## begin TASK DATA

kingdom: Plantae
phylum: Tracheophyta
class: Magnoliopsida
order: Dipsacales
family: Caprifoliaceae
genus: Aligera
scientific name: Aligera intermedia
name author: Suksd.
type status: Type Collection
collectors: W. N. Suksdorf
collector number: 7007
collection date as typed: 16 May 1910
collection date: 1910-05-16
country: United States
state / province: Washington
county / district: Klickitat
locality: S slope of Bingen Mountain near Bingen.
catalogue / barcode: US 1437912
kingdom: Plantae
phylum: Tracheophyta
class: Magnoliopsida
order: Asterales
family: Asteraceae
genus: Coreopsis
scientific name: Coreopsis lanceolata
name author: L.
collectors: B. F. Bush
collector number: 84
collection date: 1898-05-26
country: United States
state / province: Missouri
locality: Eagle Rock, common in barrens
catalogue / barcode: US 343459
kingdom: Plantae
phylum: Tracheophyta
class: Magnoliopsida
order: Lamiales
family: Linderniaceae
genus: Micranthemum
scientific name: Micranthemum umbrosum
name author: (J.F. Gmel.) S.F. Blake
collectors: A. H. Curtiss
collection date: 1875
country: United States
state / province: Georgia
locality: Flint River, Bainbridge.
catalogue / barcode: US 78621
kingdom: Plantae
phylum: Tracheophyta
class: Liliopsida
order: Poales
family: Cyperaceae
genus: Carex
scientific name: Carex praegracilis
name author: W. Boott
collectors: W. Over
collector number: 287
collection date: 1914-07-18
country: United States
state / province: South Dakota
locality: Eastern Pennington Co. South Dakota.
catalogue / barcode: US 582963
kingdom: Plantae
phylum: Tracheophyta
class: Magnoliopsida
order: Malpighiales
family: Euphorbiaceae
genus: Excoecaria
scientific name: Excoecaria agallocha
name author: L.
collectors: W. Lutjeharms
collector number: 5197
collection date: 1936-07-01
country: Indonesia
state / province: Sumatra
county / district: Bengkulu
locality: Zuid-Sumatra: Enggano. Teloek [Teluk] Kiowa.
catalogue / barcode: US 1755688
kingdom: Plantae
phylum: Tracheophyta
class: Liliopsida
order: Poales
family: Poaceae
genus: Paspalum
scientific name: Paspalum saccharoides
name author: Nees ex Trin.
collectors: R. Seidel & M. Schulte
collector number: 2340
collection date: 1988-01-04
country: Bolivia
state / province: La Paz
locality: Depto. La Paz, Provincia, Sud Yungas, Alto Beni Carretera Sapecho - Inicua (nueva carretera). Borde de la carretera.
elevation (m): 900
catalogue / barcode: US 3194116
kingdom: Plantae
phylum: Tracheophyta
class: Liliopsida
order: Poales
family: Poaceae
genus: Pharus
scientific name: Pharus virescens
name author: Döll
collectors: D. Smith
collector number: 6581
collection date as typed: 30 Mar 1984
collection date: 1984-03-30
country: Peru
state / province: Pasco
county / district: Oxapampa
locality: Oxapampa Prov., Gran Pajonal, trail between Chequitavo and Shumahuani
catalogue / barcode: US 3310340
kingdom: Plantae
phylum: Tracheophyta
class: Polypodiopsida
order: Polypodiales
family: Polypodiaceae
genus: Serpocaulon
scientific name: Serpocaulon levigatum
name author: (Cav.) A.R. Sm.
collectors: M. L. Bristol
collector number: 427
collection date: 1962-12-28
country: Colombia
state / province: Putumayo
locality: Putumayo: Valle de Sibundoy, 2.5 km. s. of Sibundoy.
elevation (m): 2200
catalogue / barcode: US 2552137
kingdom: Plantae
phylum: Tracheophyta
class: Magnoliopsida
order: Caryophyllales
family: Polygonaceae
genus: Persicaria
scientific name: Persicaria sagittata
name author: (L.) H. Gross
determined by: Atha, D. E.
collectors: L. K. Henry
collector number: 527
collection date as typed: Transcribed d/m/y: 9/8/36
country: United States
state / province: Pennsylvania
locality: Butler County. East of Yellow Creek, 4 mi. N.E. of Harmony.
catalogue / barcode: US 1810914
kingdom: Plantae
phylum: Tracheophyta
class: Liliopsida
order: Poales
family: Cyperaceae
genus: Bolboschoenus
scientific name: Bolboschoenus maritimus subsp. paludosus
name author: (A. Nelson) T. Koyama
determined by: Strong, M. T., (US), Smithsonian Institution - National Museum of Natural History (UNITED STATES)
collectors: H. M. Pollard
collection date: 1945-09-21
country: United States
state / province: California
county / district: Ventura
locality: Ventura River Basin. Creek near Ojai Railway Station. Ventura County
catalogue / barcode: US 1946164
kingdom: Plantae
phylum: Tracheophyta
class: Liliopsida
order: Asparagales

## end TASK DATA

- TASK PROMPT:
Starting from the first line of the records and ending with the line that contains "collector number: 7007", give those lines as a numbered list, omitting any blank lines.

- RESULT:
1. kingdom: Plantae
2. phylum: Tracheophyta
3. class: Magnoliopsida
4. order: Dipsacales
5. family: Caprifoliaceae
6. genus: Aligera
7. scientific name: Aligera intermedia
8. name author: Suksd.
9. type status: Type Collection
10. collectors: W. N. Suksdorf
11. collector number: 7007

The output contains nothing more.